──────── Supplied data

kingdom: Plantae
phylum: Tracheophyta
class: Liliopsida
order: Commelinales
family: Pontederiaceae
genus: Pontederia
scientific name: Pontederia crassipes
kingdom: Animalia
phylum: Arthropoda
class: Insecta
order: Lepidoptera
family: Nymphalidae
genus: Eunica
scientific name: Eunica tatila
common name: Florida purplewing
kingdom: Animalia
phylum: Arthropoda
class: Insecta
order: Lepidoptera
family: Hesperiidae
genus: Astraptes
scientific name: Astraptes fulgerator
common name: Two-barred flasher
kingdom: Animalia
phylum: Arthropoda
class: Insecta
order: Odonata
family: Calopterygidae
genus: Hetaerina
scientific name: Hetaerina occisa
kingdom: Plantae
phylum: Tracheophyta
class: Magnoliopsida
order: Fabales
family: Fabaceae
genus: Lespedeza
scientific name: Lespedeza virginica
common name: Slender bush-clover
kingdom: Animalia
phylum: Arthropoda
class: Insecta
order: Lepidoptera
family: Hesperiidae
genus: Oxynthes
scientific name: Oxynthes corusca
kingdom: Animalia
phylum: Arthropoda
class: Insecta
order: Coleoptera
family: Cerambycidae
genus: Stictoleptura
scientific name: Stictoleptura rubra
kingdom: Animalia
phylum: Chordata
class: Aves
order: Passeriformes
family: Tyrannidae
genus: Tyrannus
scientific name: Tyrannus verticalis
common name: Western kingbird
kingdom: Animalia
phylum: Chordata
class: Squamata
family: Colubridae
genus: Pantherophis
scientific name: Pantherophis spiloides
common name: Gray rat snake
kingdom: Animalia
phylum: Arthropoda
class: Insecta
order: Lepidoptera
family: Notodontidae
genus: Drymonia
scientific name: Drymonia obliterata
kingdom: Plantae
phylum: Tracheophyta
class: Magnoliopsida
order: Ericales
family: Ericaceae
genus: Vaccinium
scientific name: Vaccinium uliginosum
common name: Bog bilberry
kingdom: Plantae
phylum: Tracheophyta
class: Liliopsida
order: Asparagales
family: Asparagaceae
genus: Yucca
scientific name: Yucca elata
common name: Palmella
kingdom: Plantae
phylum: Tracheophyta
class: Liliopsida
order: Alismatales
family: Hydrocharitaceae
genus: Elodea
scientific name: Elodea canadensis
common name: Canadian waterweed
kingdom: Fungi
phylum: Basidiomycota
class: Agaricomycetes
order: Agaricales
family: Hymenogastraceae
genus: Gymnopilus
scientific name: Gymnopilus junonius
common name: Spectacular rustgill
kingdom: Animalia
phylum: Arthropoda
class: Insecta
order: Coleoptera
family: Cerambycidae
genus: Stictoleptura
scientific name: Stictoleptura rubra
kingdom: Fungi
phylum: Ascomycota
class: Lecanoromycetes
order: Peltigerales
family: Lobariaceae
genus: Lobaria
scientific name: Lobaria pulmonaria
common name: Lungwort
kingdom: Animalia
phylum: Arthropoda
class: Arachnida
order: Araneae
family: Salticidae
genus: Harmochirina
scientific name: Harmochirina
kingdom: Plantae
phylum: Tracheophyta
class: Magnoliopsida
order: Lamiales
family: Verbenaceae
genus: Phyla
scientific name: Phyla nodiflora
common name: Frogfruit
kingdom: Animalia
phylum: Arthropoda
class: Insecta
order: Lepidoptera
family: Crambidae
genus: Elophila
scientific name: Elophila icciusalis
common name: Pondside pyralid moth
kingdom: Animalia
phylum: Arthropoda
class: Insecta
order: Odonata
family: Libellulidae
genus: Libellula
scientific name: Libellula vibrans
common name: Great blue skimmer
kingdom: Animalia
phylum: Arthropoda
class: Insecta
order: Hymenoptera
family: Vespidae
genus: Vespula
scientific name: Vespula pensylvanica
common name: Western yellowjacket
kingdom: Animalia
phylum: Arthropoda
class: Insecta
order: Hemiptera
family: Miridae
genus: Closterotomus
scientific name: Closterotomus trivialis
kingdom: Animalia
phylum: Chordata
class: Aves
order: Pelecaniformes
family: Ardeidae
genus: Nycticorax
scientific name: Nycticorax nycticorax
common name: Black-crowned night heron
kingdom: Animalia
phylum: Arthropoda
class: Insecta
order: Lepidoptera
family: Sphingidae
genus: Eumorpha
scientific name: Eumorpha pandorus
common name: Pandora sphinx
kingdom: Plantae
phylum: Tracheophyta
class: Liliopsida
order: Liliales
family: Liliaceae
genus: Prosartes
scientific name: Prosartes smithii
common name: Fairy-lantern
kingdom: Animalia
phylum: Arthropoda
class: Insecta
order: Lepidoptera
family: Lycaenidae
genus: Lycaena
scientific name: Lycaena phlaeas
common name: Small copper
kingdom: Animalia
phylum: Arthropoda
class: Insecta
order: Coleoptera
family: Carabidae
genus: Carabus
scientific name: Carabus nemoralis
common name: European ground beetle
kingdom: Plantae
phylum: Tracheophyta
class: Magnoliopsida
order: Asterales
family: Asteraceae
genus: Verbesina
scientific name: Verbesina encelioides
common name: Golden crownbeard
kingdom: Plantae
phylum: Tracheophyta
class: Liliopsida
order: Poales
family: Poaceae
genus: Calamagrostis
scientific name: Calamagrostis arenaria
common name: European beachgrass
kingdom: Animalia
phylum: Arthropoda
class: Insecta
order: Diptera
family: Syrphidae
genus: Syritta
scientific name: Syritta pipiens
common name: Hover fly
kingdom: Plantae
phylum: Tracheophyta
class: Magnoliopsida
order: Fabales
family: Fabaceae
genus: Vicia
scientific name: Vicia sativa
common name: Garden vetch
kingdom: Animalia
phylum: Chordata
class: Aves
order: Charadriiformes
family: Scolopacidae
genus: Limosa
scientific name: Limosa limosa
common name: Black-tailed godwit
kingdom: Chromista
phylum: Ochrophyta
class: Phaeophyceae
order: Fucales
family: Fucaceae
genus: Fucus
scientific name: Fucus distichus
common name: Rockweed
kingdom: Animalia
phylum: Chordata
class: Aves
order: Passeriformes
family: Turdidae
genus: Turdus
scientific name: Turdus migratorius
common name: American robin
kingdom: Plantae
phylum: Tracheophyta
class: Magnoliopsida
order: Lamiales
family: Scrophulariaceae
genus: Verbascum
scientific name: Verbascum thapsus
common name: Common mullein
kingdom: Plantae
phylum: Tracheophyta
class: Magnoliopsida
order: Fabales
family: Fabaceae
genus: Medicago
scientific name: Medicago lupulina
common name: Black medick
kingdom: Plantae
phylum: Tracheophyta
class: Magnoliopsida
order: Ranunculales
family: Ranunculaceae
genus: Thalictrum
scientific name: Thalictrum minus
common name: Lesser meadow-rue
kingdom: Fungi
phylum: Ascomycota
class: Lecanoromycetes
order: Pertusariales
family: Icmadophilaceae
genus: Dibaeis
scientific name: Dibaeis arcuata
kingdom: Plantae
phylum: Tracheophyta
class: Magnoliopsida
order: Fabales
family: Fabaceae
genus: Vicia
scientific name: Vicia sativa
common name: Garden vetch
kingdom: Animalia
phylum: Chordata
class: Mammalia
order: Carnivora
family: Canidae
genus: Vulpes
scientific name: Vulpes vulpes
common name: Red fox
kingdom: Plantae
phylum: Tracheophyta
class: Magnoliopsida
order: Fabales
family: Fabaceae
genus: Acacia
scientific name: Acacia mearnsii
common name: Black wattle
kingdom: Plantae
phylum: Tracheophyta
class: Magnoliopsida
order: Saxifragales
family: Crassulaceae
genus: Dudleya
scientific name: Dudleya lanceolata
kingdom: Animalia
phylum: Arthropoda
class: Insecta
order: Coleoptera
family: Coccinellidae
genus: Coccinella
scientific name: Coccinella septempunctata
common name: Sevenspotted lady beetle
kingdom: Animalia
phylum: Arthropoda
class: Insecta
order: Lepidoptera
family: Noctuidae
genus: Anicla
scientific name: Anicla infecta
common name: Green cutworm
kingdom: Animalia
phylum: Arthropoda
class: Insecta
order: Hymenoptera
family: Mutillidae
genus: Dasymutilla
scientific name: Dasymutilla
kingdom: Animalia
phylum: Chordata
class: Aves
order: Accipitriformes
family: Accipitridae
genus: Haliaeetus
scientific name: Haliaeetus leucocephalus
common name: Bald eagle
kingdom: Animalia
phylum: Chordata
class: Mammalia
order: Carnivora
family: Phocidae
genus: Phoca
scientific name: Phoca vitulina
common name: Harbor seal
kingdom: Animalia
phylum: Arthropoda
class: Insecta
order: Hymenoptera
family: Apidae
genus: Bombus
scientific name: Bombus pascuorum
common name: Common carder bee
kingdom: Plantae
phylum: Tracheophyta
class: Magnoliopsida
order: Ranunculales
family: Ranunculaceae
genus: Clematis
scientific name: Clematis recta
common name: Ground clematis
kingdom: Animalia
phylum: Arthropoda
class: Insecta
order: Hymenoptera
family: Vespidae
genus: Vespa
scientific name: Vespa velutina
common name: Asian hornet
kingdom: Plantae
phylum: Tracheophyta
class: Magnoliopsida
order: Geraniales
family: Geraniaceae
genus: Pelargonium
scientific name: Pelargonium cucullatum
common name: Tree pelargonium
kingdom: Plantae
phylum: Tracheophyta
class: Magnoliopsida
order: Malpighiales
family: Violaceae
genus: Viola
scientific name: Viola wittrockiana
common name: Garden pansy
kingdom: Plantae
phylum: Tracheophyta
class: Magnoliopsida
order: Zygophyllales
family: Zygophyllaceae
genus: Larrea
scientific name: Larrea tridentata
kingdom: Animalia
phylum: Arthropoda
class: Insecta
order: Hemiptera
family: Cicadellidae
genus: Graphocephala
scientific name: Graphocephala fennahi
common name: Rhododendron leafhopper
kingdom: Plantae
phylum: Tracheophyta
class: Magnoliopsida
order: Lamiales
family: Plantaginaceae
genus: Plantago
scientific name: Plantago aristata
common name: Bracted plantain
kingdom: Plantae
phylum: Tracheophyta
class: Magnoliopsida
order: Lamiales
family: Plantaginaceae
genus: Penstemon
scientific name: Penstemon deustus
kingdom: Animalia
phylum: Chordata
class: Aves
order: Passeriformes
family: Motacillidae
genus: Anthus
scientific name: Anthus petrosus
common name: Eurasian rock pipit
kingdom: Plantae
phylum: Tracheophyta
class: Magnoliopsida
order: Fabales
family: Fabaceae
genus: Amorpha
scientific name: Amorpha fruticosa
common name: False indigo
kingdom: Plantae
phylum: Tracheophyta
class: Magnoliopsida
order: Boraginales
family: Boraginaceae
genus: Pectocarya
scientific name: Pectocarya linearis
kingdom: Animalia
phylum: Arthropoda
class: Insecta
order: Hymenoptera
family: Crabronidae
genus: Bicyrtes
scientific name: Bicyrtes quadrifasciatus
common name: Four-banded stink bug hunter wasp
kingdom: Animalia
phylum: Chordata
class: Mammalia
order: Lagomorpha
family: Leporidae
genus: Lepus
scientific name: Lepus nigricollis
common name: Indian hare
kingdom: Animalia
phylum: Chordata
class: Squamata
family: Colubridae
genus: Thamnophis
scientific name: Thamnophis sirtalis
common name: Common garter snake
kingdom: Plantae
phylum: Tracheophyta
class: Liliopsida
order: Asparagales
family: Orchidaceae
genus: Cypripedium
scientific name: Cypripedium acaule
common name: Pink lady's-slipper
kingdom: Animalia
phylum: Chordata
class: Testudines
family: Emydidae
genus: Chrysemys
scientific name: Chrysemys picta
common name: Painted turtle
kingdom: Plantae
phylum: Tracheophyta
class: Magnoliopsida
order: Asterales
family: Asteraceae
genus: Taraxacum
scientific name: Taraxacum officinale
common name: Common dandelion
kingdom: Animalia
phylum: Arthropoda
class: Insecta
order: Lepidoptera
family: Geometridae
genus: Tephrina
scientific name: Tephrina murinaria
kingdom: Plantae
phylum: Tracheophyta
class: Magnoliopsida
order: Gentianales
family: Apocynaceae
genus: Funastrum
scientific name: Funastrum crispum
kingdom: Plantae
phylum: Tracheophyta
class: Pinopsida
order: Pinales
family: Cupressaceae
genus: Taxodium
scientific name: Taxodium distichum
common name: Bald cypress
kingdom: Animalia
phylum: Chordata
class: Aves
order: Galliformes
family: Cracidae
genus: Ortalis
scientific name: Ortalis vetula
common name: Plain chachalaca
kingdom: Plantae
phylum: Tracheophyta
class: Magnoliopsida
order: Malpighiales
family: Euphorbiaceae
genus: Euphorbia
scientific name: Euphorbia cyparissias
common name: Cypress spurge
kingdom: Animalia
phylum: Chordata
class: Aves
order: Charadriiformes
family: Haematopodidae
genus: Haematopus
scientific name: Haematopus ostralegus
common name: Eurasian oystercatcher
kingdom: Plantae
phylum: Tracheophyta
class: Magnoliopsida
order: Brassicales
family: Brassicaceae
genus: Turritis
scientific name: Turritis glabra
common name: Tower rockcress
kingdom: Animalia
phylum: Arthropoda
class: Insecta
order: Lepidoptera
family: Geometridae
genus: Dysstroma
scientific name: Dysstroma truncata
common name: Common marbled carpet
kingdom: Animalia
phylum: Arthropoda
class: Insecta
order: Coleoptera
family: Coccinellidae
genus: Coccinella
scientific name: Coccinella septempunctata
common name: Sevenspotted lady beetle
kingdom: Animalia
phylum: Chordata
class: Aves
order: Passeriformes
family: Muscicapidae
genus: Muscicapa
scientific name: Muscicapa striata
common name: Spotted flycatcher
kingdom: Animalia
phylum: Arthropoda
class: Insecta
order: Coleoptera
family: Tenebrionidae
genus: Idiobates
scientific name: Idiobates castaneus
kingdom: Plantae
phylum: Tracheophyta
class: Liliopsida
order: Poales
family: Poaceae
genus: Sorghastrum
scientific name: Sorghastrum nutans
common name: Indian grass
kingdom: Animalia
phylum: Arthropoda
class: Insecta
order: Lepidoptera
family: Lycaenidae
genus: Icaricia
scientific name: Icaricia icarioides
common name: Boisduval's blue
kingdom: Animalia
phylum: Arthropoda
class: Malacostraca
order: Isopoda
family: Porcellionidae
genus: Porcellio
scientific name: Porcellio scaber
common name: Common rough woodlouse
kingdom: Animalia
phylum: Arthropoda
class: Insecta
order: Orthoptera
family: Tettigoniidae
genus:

────────────────

Convert everything from the line containing "family: Porcellionidae" down to the end of the entries into a Markdown table with the columns Row and Line. Number each row and omit any blank lines.

| Row | Line |
|---|---|
| 1 | family: Porcellionidae |
| 2 | genus: Porcellio |
| 3 | scientific name: Porcellio scaber |
| 4 | common name: Common rough woodlouse |
| 5 | kingdom: Animalia |
| 6 | phylum: Arthropoda |
| 7 | class: Insecta |
| 8 | order: Orthoptera |
| 9 | family: Tettigoniidae |
| 10 | genus: |